After his transfer, Igbinosun became a starting cornerback for Ohio State, earning honorable mention all-Big Ten honors. He started all thirteen games in his sophomore season with the Buckeyes, leading the team with seven tackles in their loss during the 2023 Cotton Bowl Classic.
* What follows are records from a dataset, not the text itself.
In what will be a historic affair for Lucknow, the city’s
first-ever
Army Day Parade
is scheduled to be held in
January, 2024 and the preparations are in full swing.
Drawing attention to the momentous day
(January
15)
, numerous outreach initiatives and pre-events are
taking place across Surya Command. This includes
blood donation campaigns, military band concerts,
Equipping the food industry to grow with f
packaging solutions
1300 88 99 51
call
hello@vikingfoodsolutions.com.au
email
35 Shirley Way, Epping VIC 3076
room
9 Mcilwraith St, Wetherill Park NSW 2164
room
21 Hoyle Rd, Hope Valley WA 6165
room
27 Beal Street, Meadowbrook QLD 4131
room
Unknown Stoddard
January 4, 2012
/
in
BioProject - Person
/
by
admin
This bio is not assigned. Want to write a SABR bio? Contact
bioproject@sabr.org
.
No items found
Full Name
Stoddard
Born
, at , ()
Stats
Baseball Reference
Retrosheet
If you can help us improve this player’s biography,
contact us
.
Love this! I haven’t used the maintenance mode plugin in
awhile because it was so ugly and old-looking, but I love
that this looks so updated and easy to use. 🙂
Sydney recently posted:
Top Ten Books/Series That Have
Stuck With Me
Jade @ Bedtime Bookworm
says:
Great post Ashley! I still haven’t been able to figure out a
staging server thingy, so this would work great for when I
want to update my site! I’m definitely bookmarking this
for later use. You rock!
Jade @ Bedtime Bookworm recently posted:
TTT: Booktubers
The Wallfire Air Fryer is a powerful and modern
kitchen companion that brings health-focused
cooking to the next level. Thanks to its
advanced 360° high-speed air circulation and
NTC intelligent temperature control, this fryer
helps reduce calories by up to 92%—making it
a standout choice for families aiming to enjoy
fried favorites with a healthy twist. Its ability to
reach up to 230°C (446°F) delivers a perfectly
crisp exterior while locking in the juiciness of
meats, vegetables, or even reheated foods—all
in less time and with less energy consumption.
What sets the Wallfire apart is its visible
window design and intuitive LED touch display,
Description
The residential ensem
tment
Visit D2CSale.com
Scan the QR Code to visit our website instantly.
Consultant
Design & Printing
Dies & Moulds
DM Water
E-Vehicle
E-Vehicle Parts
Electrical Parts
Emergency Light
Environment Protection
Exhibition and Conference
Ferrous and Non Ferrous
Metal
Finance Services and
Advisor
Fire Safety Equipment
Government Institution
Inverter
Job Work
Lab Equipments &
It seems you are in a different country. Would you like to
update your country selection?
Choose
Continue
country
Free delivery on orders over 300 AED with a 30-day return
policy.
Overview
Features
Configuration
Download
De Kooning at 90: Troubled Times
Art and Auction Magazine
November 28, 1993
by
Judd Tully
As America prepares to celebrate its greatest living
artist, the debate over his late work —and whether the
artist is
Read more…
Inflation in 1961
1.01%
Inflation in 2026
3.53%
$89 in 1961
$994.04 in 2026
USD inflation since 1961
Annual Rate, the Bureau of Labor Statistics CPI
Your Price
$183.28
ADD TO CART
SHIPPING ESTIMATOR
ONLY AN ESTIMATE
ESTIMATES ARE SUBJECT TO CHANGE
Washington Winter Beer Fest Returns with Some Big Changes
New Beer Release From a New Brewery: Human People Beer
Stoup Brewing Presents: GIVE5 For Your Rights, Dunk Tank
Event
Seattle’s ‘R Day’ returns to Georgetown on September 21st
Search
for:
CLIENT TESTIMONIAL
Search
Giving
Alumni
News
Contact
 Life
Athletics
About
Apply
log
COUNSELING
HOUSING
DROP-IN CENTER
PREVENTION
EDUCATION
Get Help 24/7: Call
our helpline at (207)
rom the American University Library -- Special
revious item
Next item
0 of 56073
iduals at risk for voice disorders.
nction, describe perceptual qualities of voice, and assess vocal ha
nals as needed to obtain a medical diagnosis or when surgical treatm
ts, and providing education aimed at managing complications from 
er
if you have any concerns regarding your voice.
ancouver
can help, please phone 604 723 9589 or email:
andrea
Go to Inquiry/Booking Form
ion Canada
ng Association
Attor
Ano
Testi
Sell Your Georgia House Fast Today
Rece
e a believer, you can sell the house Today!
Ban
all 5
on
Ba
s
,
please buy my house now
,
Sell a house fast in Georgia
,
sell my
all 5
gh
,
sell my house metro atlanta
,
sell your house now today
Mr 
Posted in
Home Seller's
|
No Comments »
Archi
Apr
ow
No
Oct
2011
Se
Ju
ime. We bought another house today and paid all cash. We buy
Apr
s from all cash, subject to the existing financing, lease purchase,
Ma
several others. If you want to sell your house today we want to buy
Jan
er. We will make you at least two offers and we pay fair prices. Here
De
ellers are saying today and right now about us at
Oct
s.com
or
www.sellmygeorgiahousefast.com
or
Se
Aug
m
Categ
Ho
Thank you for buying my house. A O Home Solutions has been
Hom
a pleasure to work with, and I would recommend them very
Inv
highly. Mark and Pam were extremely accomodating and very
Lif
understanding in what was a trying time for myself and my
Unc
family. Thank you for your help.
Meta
As a junior, Igbinosun would be a part of the 2025 National Champion Ohio State Buckeyes football team. Igbinosun started in sixteen games throughout the season, recording forty-five tackles and two interceptions. After the season, he opted to return to Ohio State for his senior year.

==Professional career==

Igbinosun was drafted by the Buffalo Bills in the second round with the 62nd overall pick in the 2026 NFL draft.

Pre-draft measurables
| Height | Weight | Arm length | Hand span | Wingspan | 40-yard dash | 10-yard split | 20-yard split | 20-yard shuttle | Three-cone drill | Vertical jump | Broad jump |
| 6 ft 2+1⁄8 in (1.88 m) | 189 lb (86 kg) | 32+7⁄8 in (0.84 m) | 9+1⁄8 in (0.23 m) | 6 ft 6+5⁄8 in (2.00 m) | 4.45 s | 1.58 s | 2.63 s | 4.32 s | 7.07 s | 35.0 in (0.89 m) | 10 ft 4 in (3.15 m) |
All values from NFL Combine/Pro Day

==Personal life==
His brother Desmond plays college football for the Rutgers Scarlet Knights. Igbinosun is of Nigerian descent.